PROBLEM 1:
Retype the matrix calculus text between "3. I really" and "and sometimes not?", inclusive.

----- TEXT UNDER STUDY

Matrix Calculus; Or, Throw Away The Matrix Cookbook!

Over winter break, I spent some time watching Prof. Alan Edelman and Prof. Steven G. Johnson’s course on Matrix Calculus. It was an IAP course at MIT, which I think means that it was taught informally to a broad audience over a shorter time-span. I’ve been looking for a course like this for a while——calculus had been a pain point for me for a while, and I found that analysis and algebra didn’t do much to help me out. To give some illustrative examples, here are some questions that troubled me throughout my high school, college, and graduate studies:

  1. I studied stats, and we’d often encounter problems whose solution was the total derivative of a function from vectors to scalars. This is fine, but often applying the ‘chain rule’ would require calculating derivatives of matrix terms as an intermediate step, which I never understood. Basically every derivative would end up being some stack of partials so it wasn’t mechanically hard to find, but I could never remember whether it should be transposed, how the dimensions worked out, or why we were even allowed to do this.
  2. On that note, it has never even been clear to me what $df/dA$ even is when $A$ is a matrix! Is it just a huge dictionary of partial derivatives? Does it have a ‘shape’? Can we ‘multiply’ it with other things?
  3. I really hate working with indices! I always get them mixed up, and even if I don’t, excessive indexing makes calculations tedious and error-prone. In general, I’m a firm believer that mathematical ‘broccoli’—stuff that you have to do to get where you want to go, but which causes no joy in the doing—should be avoided whenever possible. Yet how many times have I had to unpack three or four sums to differentiate an expression that can just be written as some compact matrix product?
  4. To step back all the way to high school, what in the world is implicit differentiation? Why does the chain rule require you to ‘multiply by the derivative of the inside’? Why can you sometimes treat $df/dx$ as a fraction, and sometimes not?
  5. What is a Jacobian? What is a derivative? What is a gradient? What is a partial derivative? Why do all of these things have different names, and why do they have different shapes? Why do I constantly have to transpose the gradient for it to do anything interesting?

----------

PROBLEM 2:
From the listing, pull out each line that contains the string "amica".

----- DATA FOR THIS EXERCISE

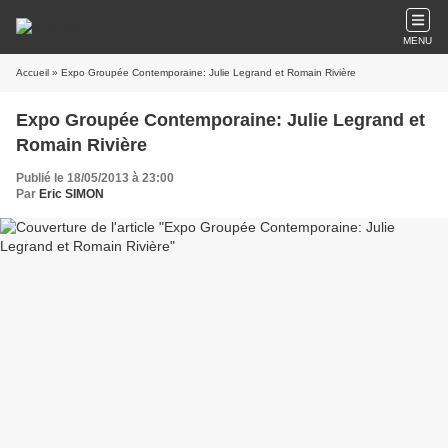
MENU
Accueil
» Expo Groupée Contemporaine: Julie Legrand et Romain Rivière
Expo Groupée Contemporaine: Julie Legrand et
Romain Rivière
Publié le 18/05/2013 à 23:00
Par
Eric SIMON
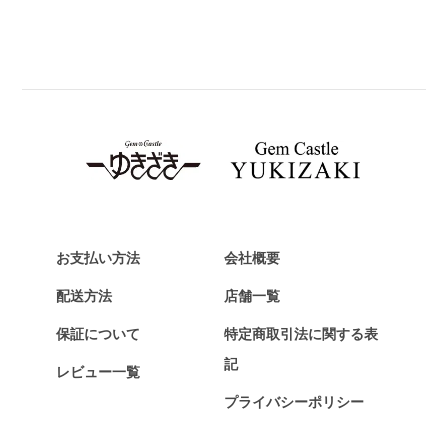
パネライ
BREITLING
ブライトリング
TAG HEUER
タグ・ホイヤー
Van Cleef & Arpels
ヴァンクリーフ&アーペル
HERMES
エルメス
お支払い方法
会社概要
Chopard
配送方法
店舗一覧
ショパール
保証について
特定商取引法に関する表
ZENITH
記
レビュー一覧
ゼニス
プライバシーポリシー
DAMIANI
ダミアーニ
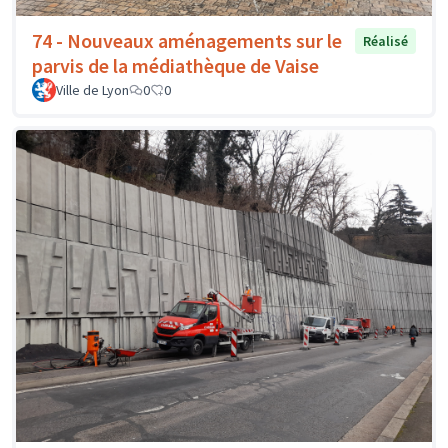
74 - Nouveaux aménagements sur le
Réalisé
parvis de la médiathèque de Vaise
Ville de Lyon
0
0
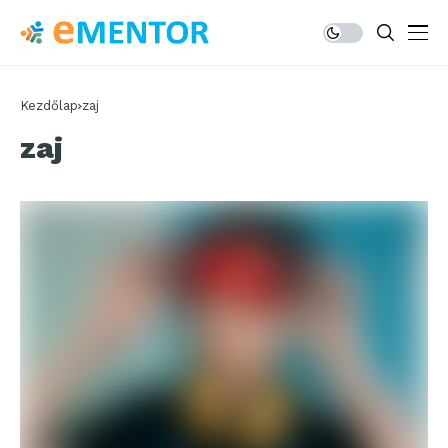
Kezdőlap
zaj
zaj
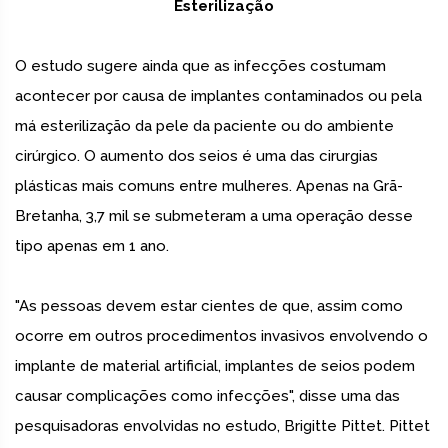
Esterilização
O estudo sugere ainda que as infecções costumam
acontecer por causa de implantes contaminados ou pela
má esterilização da pele da paciente ou do ambiente
cirúrgico. O aumento dos seios é uma das cirurgias
plásticas mais comuns entre mulheres. Apenas na Grã-
Bretanha, 3,7 mil se submeteram a uma operação desse
tipo apenas em 1 ano.
"As pessoas devem estar cientes de que, assim como
ocorre em outros procedimentos invasivos envolvendo o
implante de material artificial, implantes de seios podem
causar complicações como infecções", disse uma das
pesquisadoras envolvidas no estudo, Brigitte Pittet. Pittet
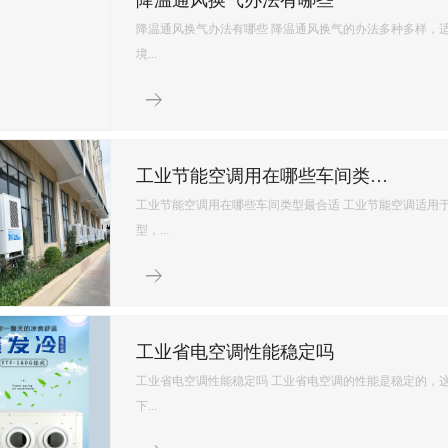
高发热车间降温攻略！
注塑、五金、锻造、焊接等高发热车间，是夏季降温的重难点。生产设备持续散热
畅，室内温度常年居高不下，远超普通车间，工人作业燥热难耐，设备长期高温运行
发，增加维修成本。 &nbs...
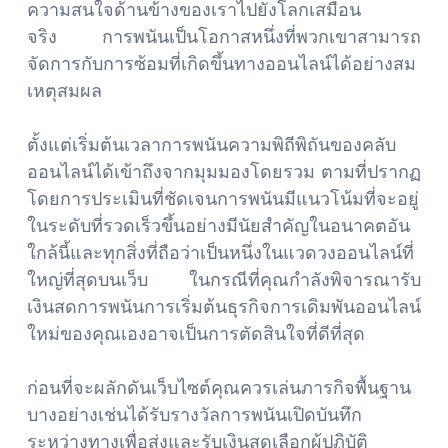
ความสนใจด้านข้างของเราไปยังโลกเสมือน
จริง การพนันเป็นโอกาสหนึ่งที่พวกเขาสามารถ
จัดการกับการซ้อมที่เกิดขึ้นทางออนไลน์ได้อย่างสม
เหตุสมผล
ตั้งแต่เริ่มต้นเวลาการพนันความพิถีพิถันของคลับ
ออนไลน์ได้เข้าถึงจากมุมมองโดยรวม ตามที่ปรากฏ
โดยการประเมินที่ชัดเจนการพนันมีแนวโน้มที่จะอยู่
ในระดับที่รวดเร็วขึ้นอย่างมีนัยสำคัญในอนาคตอัน
ใกล้นี้และทุกสิ่งที่ถือว่าเป็นหนึ่งในแวดวงออนไลน์ที่
ใหญ่ที่สุดบนเว็บ ในกรณีที่คุณกำลังพิจารณารับ
เงินสดการพนันการเริ่มต้นธุรกิจการเดิมพันออนไลน์
ใหม่ของคุณเองอาจเป็นการตัดสินใจที่ดีที่สุด
ก่อนที่จะผลักดันเว็บไซต์คุณควรเล่นภารกิจพื้นฐาน
บางอย่างเช่นได้รับรางวัลการพนันเปิดบันทึก
ระหว่างทางเพื่อส่งและรับเงินสดเลือกผู้ปฏิบัติ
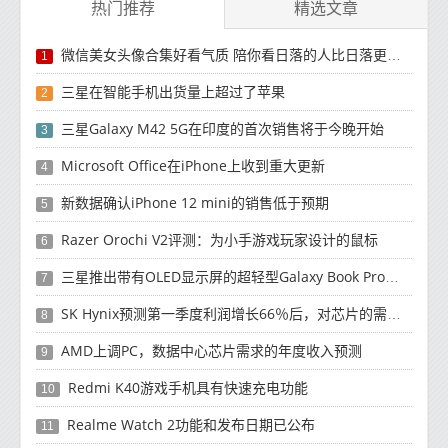
热门推荐
精选文章
微信美女头像合集好看气质 陪你看日落的人比日落更浪漫
1
三星在智能手机出货量上超过了苹果
2
三星Galaxy M42 5G在印度的首次销售将于今晚开始
3
Microsoft Office在iPhone上收到重大更新
4
新数据确认iPhone 12 mini的销售低于预期
5
Razer Orochi V2评测：为小手游戏玩家设计的鼠标
6
三星推出带有OLED显示屏的超轻型Galaxy Book Pro和Galaxy Book Pro 360笔记本电脑
7
SK Hynix预测第一季度利润增长66％后，对芯片的需求将增强
8
AMD上调PC，数据中心芯片需求的年度收入预测
9
Redmi K40游戏手机具有快速充电功能
10
Realme Watch 2功能和发布日期已公布
11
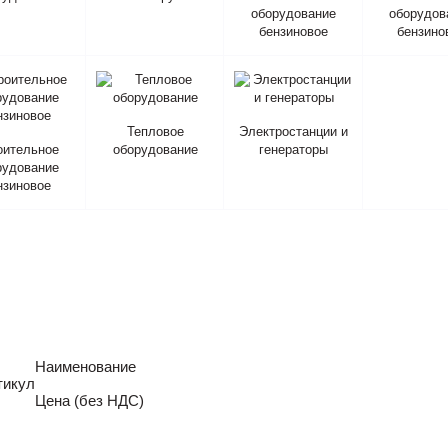
оборудование
оборудов
бензиновое
бензино
Тепловое
Электростанции и
оительное
оборудование
генераторы
рудование
нзиновое
Наименование
тикул
Цена (без НДС)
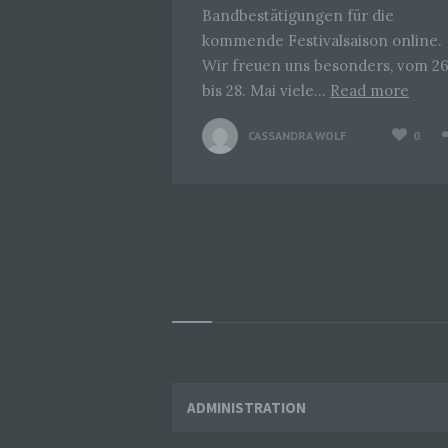
Bandbestätigungen für die
kommende Festivalsaison online.
Wir freuen uns besonders, vom 26
bis 28. Mai viele…
Read more
CASSANDRA WOLF
0
Seitennummerierung
der
Beiträge
Widgets
ADMINISTRATION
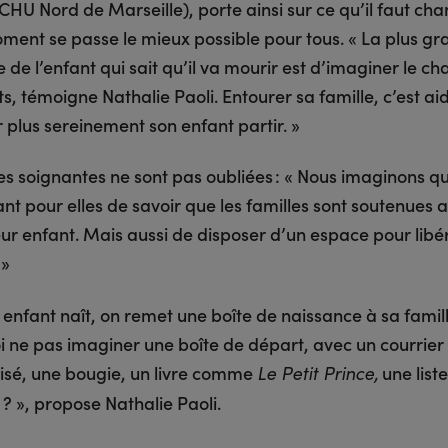
CHU Nord de Marseille), porte ainsi sur ce qu’il faut ch
ment se passe le mieux possible pour tous. « La plus g
 de l’enfant qui sait qu’il va mourir est d’imaginer le ch
s, témoigne Nathalie Paoli. Entourer sa famille, c’est aid
er plus sereinement son enfant partir. »
s soignantes ne sont pas oubliées : « Nous imaginons qu’
nt pour elles de savoir que les familles sont soutenues a
ur enfant. Mais aussi de disposer d’un espace pour libér
 »
enfant naît, on remet une boîte de naissance à sa famill
i ne pas imaginer une boîte de départ, avec un courrier
isé, une bougie, un livre comme
une list
Le Petit Prince,
? », propose Nathalie Paoli.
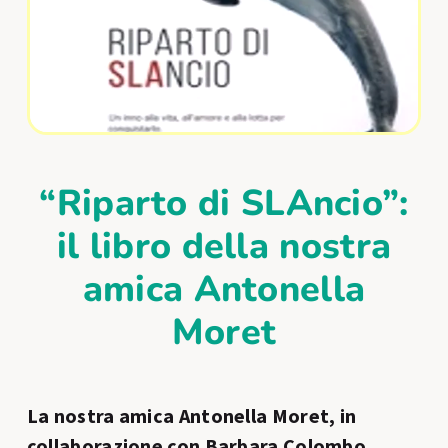
“Riparto di SLAncio”:
il libro della nostra
amica Antonella
Moret
La nostra amica Antonella Moret, in
collaborazione con Barbara Colombo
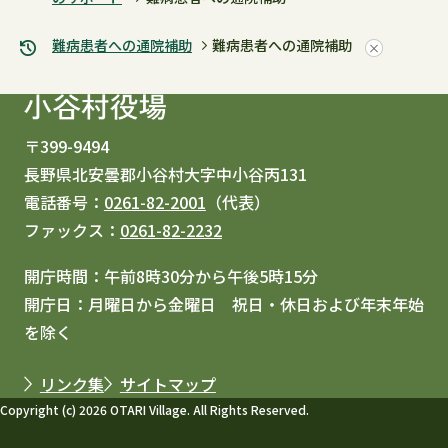
難病患者への通院補助
難病患者への通院補助
〒399-9494
長野県北安曇郡小谷村大字中小谷丙131
電話番号：
0261-82-2001
（代表）
ファックス：
0261-82-2232
開庁時間：午前8時30分から午後5時15分
開庁日：月曜日から金曜日 祝日・休日および年末年始
を除く
リンク集
サイトマップ
Copyright (c) 2026 OTARI Village. All Rights Reserved.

----------

EXERCISE OUTPUT 1:
3. I really hate working with indices! I always get them mixed up, and even if I don’t, excessive indexing makes calculations tedious and error-prone. In general, I’m a firm believer that mathematical ‘broccoli’—stuff that you have to do to get where you want to go, but which causes no joy in the doing—should be avoided whenever possible. Yet how many times have I had to unpack three or four sums to differentiate an expression that can just be written as some compact matrix product?
  4. To step back all the way to high school, what in the world is implicit differentiation? Why does the chain rule require you to ‘multiply by the derivative of the inside’? Why can you sometimes treat $df/dx$ as a fraction, and sometimes not?

EXERCISE OUTPUT 2:
amica Antonella
La nostra amica Antonella Moret, in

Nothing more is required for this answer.